Souvent, l’instinct commun à l’animal et à l’homme apprit à celui-ci l’art de feindre, de fuir ou de se déguiser au moment du danger. Les exemples de la bête, aussi bien que le ressouvenir de la race propre, auraient pu lui enseigner à « faire le mort », c’est-à-dire à se tenir coi pour ne pas attirer le coup de bec ou de griffe sur sa tête. Les mères peuvent aussi tirer avantage, pour l’éducation des enfants, de l’art avec lequel les oiseaux savent apporter la becquée, mesurer la nourriture et le temps du vol, lâcher les oisillons, désormais maîtres de l’espace. Enfin, l’homme a reçu de l’oiseau cette chose inestimable, le sens de la beauté, et, plus encore, celui de la création poétique. Aurait-il pu oublier l’alouette qui s’élance droit dans le ciel en poussant ses appels de joie, ou bien le rossignol qui, pendant les nuits d’amour, emplit le bois sonore de ses modulations ardentes ou mélancoliques ? Maintenant il apprend à imiter l’oiseau pour construire des aéronefs ; de même qu’il imita jadis le poisson pour se façonner des esquifs avec une épine dorsale servant de quille, des arêtes qui sont devenues des membrures et des nageoires transformées en rames et en aviron[1].

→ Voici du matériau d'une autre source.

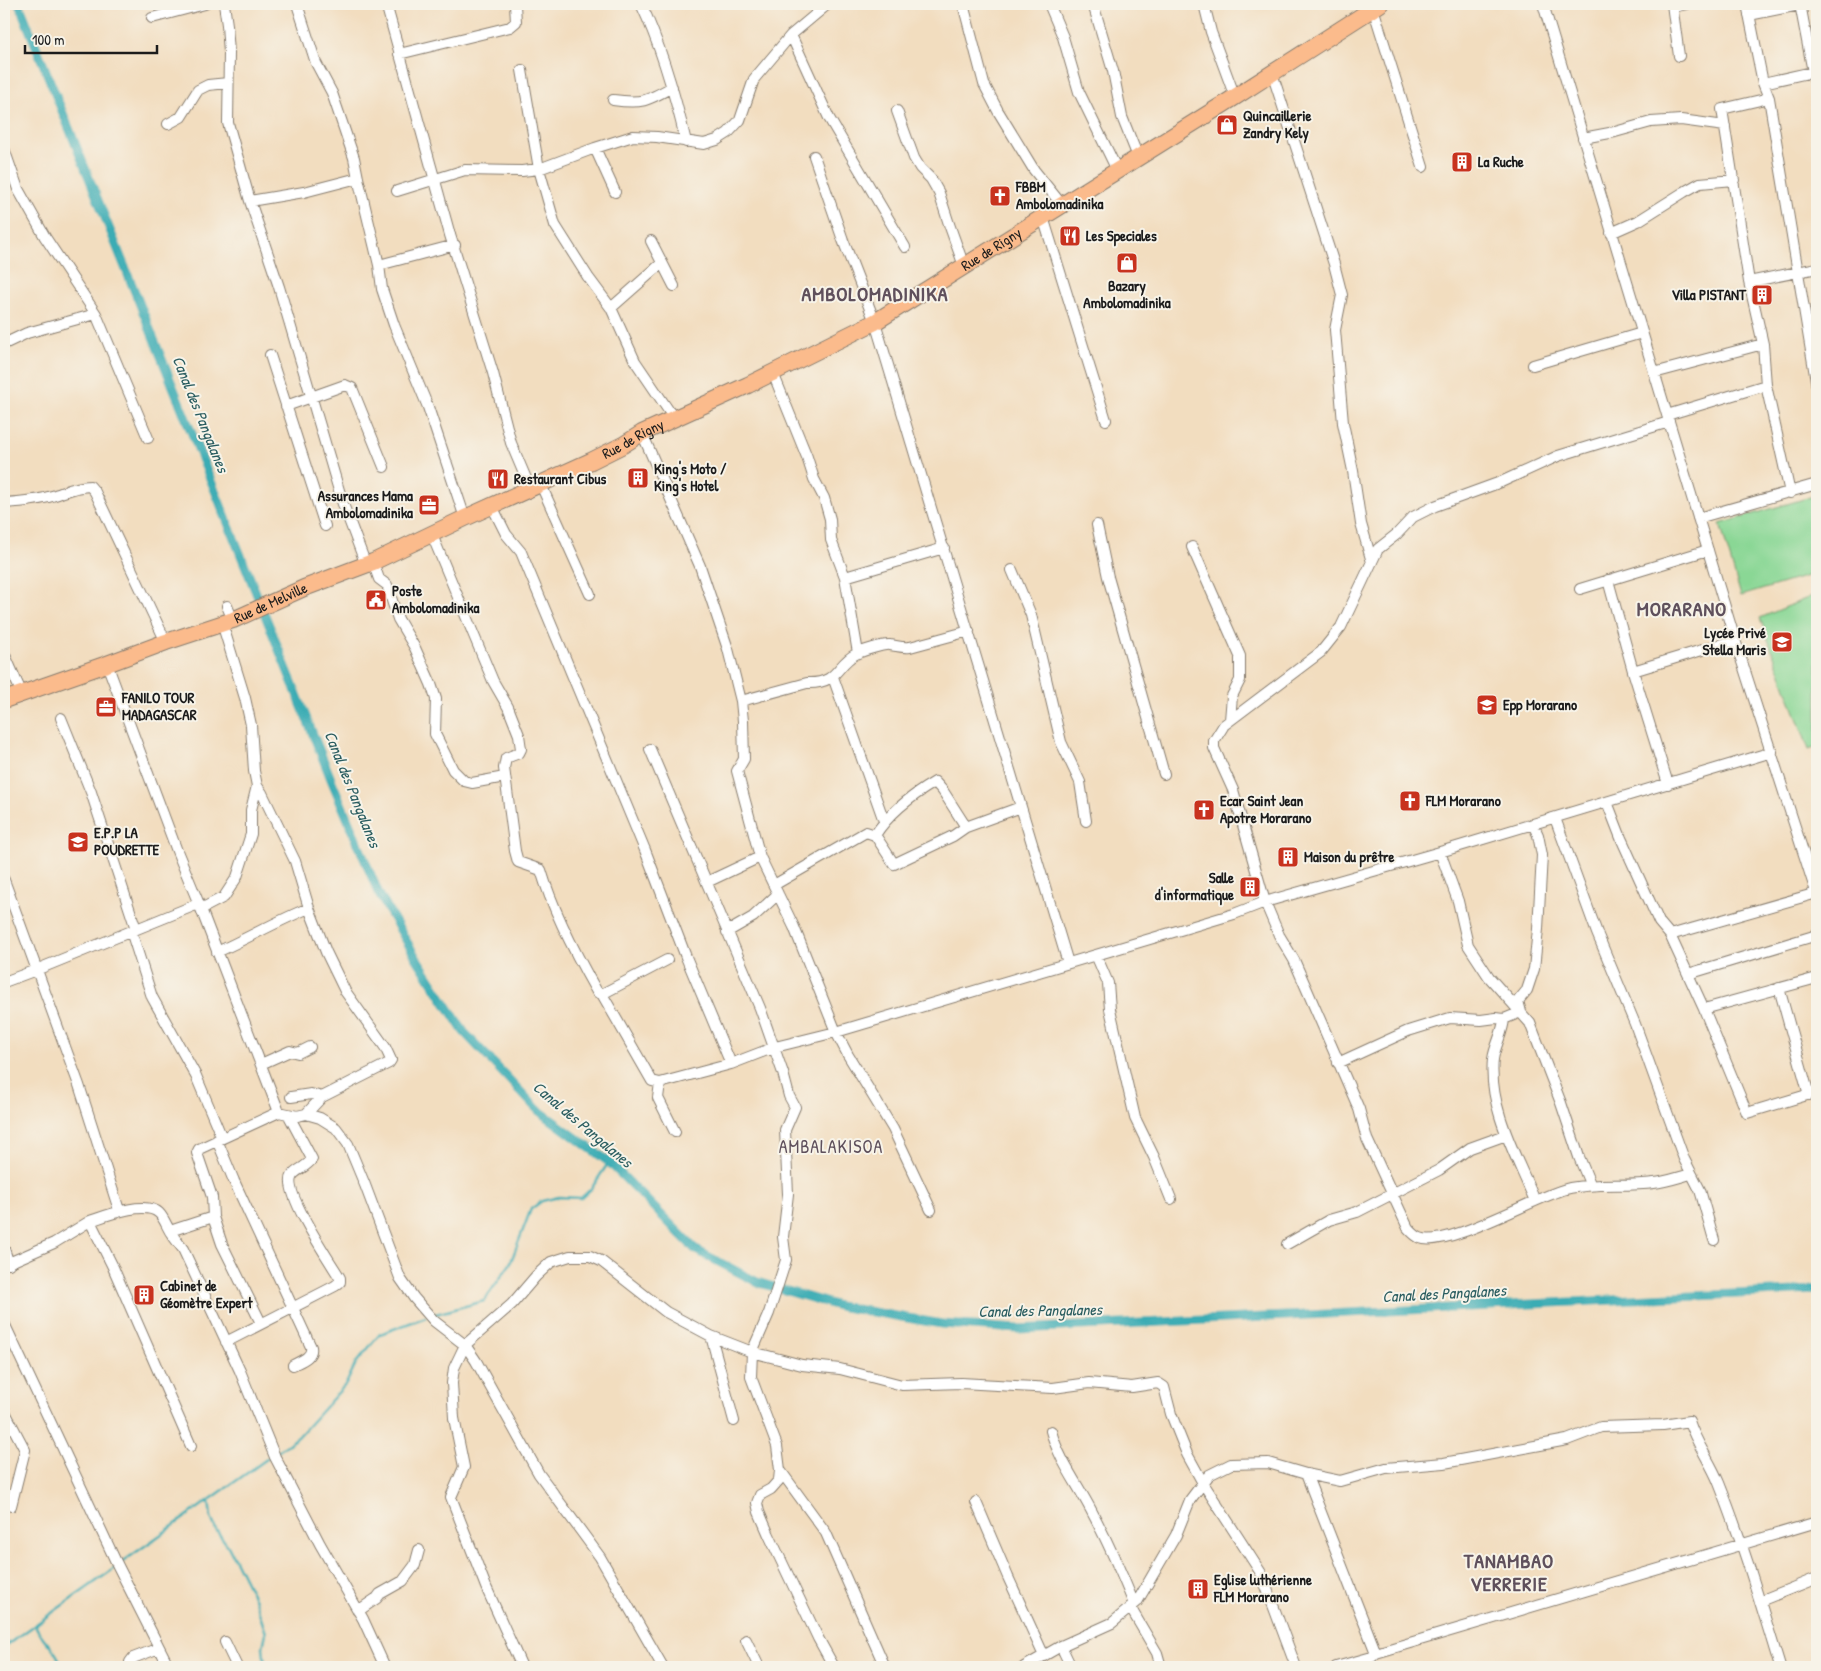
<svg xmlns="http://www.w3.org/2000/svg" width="1821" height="1671" viewBox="0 0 1821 1671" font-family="'Patrick Hand',sans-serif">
  <rect width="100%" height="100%" fill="#f7f3e8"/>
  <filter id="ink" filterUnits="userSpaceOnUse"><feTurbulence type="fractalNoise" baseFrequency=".02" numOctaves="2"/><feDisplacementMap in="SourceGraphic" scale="10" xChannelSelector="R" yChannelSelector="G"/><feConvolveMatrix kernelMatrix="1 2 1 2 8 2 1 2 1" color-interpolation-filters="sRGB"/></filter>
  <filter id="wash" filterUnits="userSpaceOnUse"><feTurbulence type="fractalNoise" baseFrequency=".0096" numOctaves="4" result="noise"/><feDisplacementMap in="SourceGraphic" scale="20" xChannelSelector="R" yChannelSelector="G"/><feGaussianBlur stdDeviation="1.12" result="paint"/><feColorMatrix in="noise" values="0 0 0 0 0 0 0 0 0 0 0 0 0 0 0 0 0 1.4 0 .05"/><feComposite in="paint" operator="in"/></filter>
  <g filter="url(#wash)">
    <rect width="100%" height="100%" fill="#f2ddbf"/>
    <path fill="#8ad795" stroke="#537a58" d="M1817 495V573L1741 596 1720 524Z
      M1817 594V747L1809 750 1760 618Z"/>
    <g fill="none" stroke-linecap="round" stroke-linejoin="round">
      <path stroke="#3bacb4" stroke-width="2.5" d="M432 1315 484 1301 510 1264 531 1209 542 1201 559 1197 581 1198 591 1189 609 1162
        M276 1453 298 1437 346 1384 356 1363 380 1334 426 1317
        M209 1501 211 1517 216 1530 228 1546 254 1598 266 1633 263 1647 265 1667
        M121 1563 271 1456
        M35 1625C42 1641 58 1650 62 1667
        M4 1647 115 1568"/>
      <path stroke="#3bacb4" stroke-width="9" d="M19 4 331 779 379 894 417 959 464 1032 538 1110 609 1162 696 1250 757 1282 838 1306 942 1324 1018 1329 1817 1290"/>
    </g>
  </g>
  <g filter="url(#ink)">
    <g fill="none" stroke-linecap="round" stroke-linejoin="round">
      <g stroke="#877c6e" stroke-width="12">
        <path id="minor" d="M224 4 227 25 229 53 228 123 250 201 279 287 343 504 366 565
          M297 4 316 63 332 93 354 158 358 178 379 265 382 289 394 325 428 407 465 518
          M386 4 450 235 493 373 511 443 530 488
          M641 4C662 48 675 95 686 142
          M963 4 984 84 998 111 1034 170 1062 205
          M1049 4 1063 37 1079 92 1117 170
          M1093 4 1113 71 1122 117 1138 157
          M1204 4 1211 32 1235 97
          M1543 4 1735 640 1817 895
          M1672 4 1679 56
          M1747 4 1763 83 1769 98 1817 387
          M1800 4 1817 93
          M1673 7 1687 4
          M1373 8 1423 167
          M1749 15 1805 4
          M152 18 205 4
          M791 35 829 118 905 247
          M399 54 510 27 516 22 515 4
          M522 70 539 169 555 225 588 277 611 308 635 361 673 417
          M1272 73 1334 264 1342 295 1335 330 1343 423 1353 471 1361 524 1372 562
          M1763 83 1817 71
          M1769 98 1722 109 1749 282 1763 344 1766 385 1790 493
          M613 100C642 104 647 101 672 87
          M897 111 914 158 920 168 931 179 939 193 949 224 964 266
          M168 124 181 117 198 90 208 85 228 83
          M1583 138 1615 132 1651 122 1681 120 1725 126
          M595 148 615 192
          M4 149 18 189 45 237 96 314 148 438
          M814 156 843 240 875 322 1068 963
          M397 191 465 170 522 171 539 169 595 148 633 136 657 137 704 144 717 140 728 133 740 120 754 79 791 35 828 4
          M250 201 304 192 358 178
          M1043 217 1106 420
          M1611 233 1638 221 1684 192 1700 183 1734 180
          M651 241 674 286
          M379 265 455 245
          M1749 282 1817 268
          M611 308 662 263
          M4 344 27 333 96 314
          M270 355 325 526
          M1533 365 1642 333
          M773 373 807 457 814 479 824 498 830 519 831 540 845 577 858 653
          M1654 373 1763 344
          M286 406 345 385 352 388 384 467
          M1667 415 1766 385
          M1669 422 1558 456 1501 482 1435 506 1413 517 1397 534 1378 549 1341 627 1321 652 1224 725 1214 741V748L1233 790 1265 902 1279 935 1294 960 1359 1109 1367 1139 1408 1228C1411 1231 1415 1236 1420 1238 1446 1249 1535 1197 1566 1189 1595 1182 1625 1187 1654 1183 1666 1182 1679 1177 1691 1174
          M642 433 700 566 728 649 741 701 743 721 744 759 737 771 760 857 794 927 836 1032 848 1055 893 1129 931 1210
          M541 485 590 594
          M4 503C19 502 36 501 52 496 65 492 76 486 90 486L95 492 166 642
          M492 506 506 534 521 552 645 850 686 957 731 1064
          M1698 518 1817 484
          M1097 525 1108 577 1164 774
          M432 535 493 681 508 707 519 735 521 749 519 753 506 758 504 768 515 851 518 862 541 870C553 911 576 955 597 992L602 994 652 1081 660 1083 731 1064 775 1047 836 1032 1234 914 1265 902 1440 852 1772 752
          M1192 547 1240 656V680L1232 696 1230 720
          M373 562 379 579 387 585 398 619 415 648 431 684 436 699 435 734 453 770 464 781 472 783 505 777
          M1012 570 1031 615 1061 742 1080 782 1086 821
          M845 577 944 548
          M1608 580 1633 671 1668 784
          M1580 589 1708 550
          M227 606 233 620
          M222 623 245 698 251 725 254 771 257 786 262 793 295 861 309 908 326 952 345 991 385 1047 391 1060 389 1063 322 1097 311 1094 291 1097
          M4 653 22 694
          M107 664 177 851 201 909 279 1112 297 1116 306 1114 320 1118 336 1128 348 1144 365 1185 400 1278 414 1298 434 1321 465 1345 476 1361 539 1474 600 1557 663 1667
          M1633 671 1735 640
          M833 677 884 821
          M741 701 807 683C839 684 836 664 856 654 862 651 884 644 890 645 898 646 902 648 910 647L969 631
          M61 718 91 792 136 929
          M650 749 760 1008 783 1073 789 1096 795 1107 785 1130 788 1194 783 1237 786 1260 769 1313 752 1352 751 1377 777 1446 780 1470 779 1480 771 1489 760 1495 757 1503 759 1512 769 1535 818 1638 834 1667
          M1607 802 1621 838 1659 922 1670 935
          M1555 818 1597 933 1635 1024 1684 1159 1700 1190 1714 1240
          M875 835C890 812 911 796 935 782L943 791 966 827
          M1440 852 1458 901 1468 945 1489 977 1530 1023 1561 1103 1579 1157 1591 1186
          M4 880 79 1085 119 1210
          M707 882 760 857
          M774 885 866 832 875 835 894 864 953 836 966 827 1021 807
          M1817 893 1670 935 1704 1009 1747 1113 1817 1092
          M201 909 224 897 237 877 251 834V810L257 786
          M131 931 152 997 196 1076 222 1138
          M727 932 753 917 778 894
          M217 952C248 938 277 921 309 908
          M1096 955 1108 983 1110 1009 1135 1118 1154 1157 1171 1199
          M1688 974 1817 935
          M4 982 36 970 198 904
          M1779 988 1809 1095
          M602 994 667 960
          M1704 1009 1817 978
          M1504 1019C1503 1033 1495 1045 1493 1059 1488 1108 1517 1157 1535 1201
          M1338 1063 1408 1031 1450 1018 1481 1020 1496 1018 1504 1019 1521 1012 1518 1001 1527 990 1534 969 1538 929 1542 855 1538 835 1533 824
          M261 1064 290 1051 298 1053 310 1047
          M660 1083 658 1098 675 1132
          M306 1114 322 1097
          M217 1140 234 1181 311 1347C313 1357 301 1361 293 1365
          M213 1217 222 1244 261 1323
          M170 1231 213 1217 212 1197 197 1153 199 1149 279 1112
          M1287 1244 1329 1220 1357 1212 1439 1170 1470 1148 1506 1135
          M4 1249 9 1264
          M4 1265 54 1243 90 1221
          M4 1323 117 1564 169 1667
          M711 1336 734 1421
          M226 1342 335 1286 340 1282V1278C331 1263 282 1191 292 1176 295 1170 306 1168 312 1159L288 1114
          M4 1410 25 1450 11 1506
          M1051 1431C1059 1460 1077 1483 1091 1510 1107 1540 1121 1572 1134 1604
          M191 1446 112 1265 90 1221C105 1216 145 1200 159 1213 164 1218 167 1227 171 1233 175 1239 179 1244 183 1249L240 1371 275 1457 320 1544 363 1619 385 1667
          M780 1470 826 1533 885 1667
          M1306 1474 1376 1653
          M976 1502 1008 1577 1044 1656
          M1760 1601 1817 1578
          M1130 1607 1157 1653 1161 1667
          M358 1611 377 1598 380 1594 403 1581 415 1565 419 1550
          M746 1640 759 1667
          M225 1642 237 1667
          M1061 1646 1071 1667
          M131 1667 130 1662 133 1658 159 1648
          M522 1667 486 1587 451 1497 464 1467 454 1418 452 1383 454 1368 465 1345 512 1304 536 1276 551 1262 570 1256H590L601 1261 666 1312 711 1336 752 1352 802 1365 840 1369 902 1385 961 1383 1053 1388 1089 1383 1132 1387 1158 1383 1164 1387 1171 1414 1187 1454 1203 1483 1261 1573 1296 1667
          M1024 1667 1061 1646 1112 1623 1137 1602 1176 1535 1190 1500 1209 1475 1231 1464 1268 1463 1306 1474 1340 1481 1386 1468 1444 1463 1567 1440 1601 1427 1663 1425 1689 1421C1696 1443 1710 1461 1719 1483 1743 1543 1761 1605 1780 1667
          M1336 1667 1372 1657 1376 1653 1817 1522"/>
      </g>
      <g stroke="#877c6e" stroke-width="18">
        <g id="primary">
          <path id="s1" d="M4 700 107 664 166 642 233 620 304 588 373 562 465 518 591 461 623 445 642 433 748 385 875 322 1235 97 1380 4"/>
        </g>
      </g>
      <use href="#minor" stroke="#fff" stroke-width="10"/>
      <use href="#primary" stroke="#fbbb8c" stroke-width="16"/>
    </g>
  </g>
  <defs>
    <g id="shop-square" transform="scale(1.125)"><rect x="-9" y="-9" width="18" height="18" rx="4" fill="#c8321e" stroke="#f7f3e8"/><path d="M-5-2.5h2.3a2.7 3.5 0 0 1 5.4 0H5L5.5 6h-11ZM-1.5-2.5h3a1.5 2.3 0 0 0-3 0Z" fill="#fff"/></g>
    <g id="building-square" transform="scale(1.125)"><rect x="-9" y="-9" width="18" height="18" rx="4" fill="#c8321e" stroke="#f7f3e8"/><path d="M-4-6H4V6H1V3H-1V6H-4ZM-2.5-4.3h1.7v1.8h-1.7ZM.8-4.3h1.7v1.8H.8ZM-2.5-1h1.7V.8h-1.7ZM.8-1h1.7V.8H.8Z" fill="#fff"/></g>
    <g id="church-square" transform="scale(1.125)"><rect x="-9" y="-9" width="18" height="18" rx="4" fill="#c8321e" stroke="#f7f3e8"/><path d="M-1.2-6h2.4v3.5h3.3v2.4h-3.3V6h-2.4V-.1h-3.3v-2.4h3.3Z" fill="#fff"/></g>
    <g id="restaurant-square" transform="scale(1.125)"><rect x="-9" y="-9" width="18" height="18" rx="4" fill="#c8321e" stroke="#f7f3e8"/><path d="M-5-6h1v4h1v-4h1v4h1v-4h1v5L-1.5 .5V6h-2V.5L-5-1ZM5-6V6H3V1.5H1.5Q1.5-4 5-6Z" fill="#fff"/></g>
    <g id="office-square" transform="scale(1.125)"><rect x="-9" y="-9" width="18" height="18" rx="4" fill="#c8321e" stroke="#f7f3e8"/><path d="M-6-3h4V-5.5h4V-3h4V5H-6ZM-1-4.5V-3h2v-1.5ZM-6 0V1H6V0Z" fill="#fff"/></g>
    <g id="civic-square" transform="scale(1.125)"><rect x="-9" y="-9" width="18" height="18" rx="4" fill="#c8321e" stroke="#f7f3e8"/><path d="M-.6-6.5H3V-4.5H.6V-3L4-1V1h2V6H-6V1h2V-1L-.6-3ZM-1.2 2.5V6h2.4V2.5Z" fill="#fff"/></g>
    <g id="school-square" transform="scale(1.125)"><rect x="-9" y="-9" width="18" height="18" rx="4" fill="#c8321e" stroke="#f7f3e8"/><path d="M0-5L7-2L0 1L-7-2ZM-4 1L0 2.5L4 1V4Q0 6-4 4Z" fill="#fff"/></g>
  </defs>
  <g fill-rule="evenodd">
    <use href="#shop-square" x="1227" y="125"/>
    <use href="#building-square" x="1462" y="162"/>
    <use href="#church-square" x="1000" y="196"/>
    <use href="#restaurant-square" x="1070" y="236"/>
    <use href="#shop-square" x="1127" y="263"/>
    <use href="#building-square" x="1762" y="295"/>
    <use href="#building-square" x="638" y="478"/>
    <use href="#restaurant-square" x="498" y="479"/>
    <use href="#office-square" x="429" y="505"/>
    <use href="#civic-square" x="376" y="600"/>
    <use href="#school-square" x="1782" y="642"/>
    <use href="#school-square" x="1487" y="705"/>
    <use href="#office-square" x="106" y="707"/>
    <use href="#church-square" x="1410" y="801"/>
    <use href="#church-square" x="1204" y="810"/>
    <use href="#school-square" x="78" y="842"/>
    <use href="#building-square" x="1288" y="857"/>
    <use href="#building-square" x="1250" y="887"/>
    <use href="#building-square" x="144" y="1295"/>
    <use href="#building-square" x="1198" y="1589"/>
  </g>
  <g text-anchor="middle" stroke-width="4" stroke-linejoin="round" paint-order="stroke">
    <g font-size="15" font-weight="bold" fill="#1c1c1c" stroke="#f7f3e8" text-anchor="start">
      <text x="1243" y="121">Quincaillerie<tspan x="1243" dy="17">Zandry Kely</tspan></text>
      <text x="1478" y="167">La Ruche</text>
      <text x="1016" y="192">FBBM<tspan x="1016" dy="17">Ambolomadinika</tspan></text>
      <text x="1086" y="241">Les Speciales</text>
      <text x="1127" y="291" text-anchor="middle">Bazary<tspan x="1127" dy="17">Ambolomadinika</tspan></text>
      <text x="1746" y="300" text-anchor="end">Villa PISTANT</text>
      <text x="654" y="474">King's Moto /<tspan x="654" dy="17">King's Hotel</tspan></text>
      <text x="514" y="484">Restaurant Cibus</text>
      <text x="413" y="501" text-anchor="end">Assurances Mama<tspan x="413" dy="17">Ambolomadinika</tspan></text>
      <text x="392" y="596">Poste<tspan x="392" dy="17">Ambolomadinika</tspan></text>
      <text x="1766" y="638" text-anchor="end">Lycée Privé<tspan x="1766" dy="17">Stella Maris</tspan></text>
      <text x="122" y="703">FANILO TOUR<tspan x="122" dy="17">MADAGASCAR</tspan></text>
      <text x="1503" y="710">Epp Morarano</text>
      <text x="1220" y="806">Ecar Saint Jean<tspan x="1220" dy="17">Apotre Morarano</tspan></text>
      <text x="1426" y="806">FLM Morarano</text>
      <text x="94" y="838">E.P.P LA<tspan x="94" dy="17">POUDRETTE</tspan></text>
      <text x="1304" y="862">Maison du prêtre</text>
      <text x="1234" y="883" text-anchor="end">Salle<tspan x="1234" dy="17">d'informatique</tspan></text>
      <text x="160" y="1291">Cabinet de<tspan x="160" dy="17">Géomètre Expert</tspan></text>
      <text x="1214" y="1585">Eglise luthérienne<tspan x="1214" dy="17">FLM Morarano</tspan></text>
    </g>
    <g font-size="15" fill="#1c1c1c" stroke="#f7f3e8">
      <text dy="5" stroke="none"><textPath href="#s1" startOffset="1088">Rue de Rigny</textPath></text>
      <text dy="5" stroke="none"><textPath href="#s1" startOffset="682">Rue de Rigny</textPath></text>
      <text dy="5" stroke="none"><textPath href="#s1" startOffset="284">Rue de Melville</textPath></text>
    </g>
    <g font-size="16" font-style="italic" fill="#2a5d60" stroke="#f7f3e8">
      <text transform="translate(201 414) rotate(68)" y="6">Canal des Pangalanes</text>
      <text transform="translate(353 789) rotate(68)" y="6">Canal des Pangalanes</text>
      <text transform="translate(583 1124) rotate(40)" y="6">Canal des Pangalanes</text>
      <text transform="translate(1444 1293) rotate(-3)" y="6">Canal des Pangalanes</text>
      <text transform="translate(1040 1310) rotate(-1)" y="6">Canal des Pangalanes</text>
    </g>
    <g font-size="18" letter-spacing="1" fill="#5f505c" stroke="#f7f3e8">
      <text x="831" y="1153">AMBALAKISOA</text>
    </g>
    <g font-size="20" font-weight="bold" letter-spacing="1" fill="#5f505c" stroke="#f7f3e8">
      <text x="875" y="301">AMBOLOMADINIKA</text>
      <text x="1682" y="616">MORARANO</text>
      <text x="1509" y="1568">TANAMBAO<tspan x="1509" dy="23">VERRERIE</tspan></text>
    </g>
  </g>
  <rect width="1821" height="1671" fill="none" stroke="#f7f3e8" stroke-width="20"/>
  <path d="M25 45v8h132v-8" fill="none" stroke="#1c1c1c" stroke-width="2.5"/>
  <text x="32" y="45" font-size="15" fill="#1c1c1c" stroke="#f7f3e8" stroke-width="4" paint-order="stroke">100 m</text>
</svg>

Le domaine de l’imitation embrasse le monde des hommes aussi bien que celui des animaux. Il suffit qu’une peuplade soit en contact avec une autre peuplade pour que le besoin de lui ressembler par tel ou tel caractère se fasse aussitôt sentir. Dans un même groupe ethnique, l’individu qui se distingue des autres par quelque trait frappant ou par quelque travail personnel devient aussi un modèle pour ses camarades, et du coup, le centre de gravité intellectuel et moral de toute la société doit se déplacer d’autant. D’ordinaire, l’imitation se fait d’une manière inconsciente, comme par une sorte de contagion, mais elle n’en est que plus profonde, et celui qui en est atteint en reste modifié dans tout son être. Les imitations conscientes ont une part moins importante dans la vie, mais une part encore très considérable, puisque

  1. R. von Ihering, Les Indo-Européens avant l’Histoire, trad. de Meulenaere, p. 197.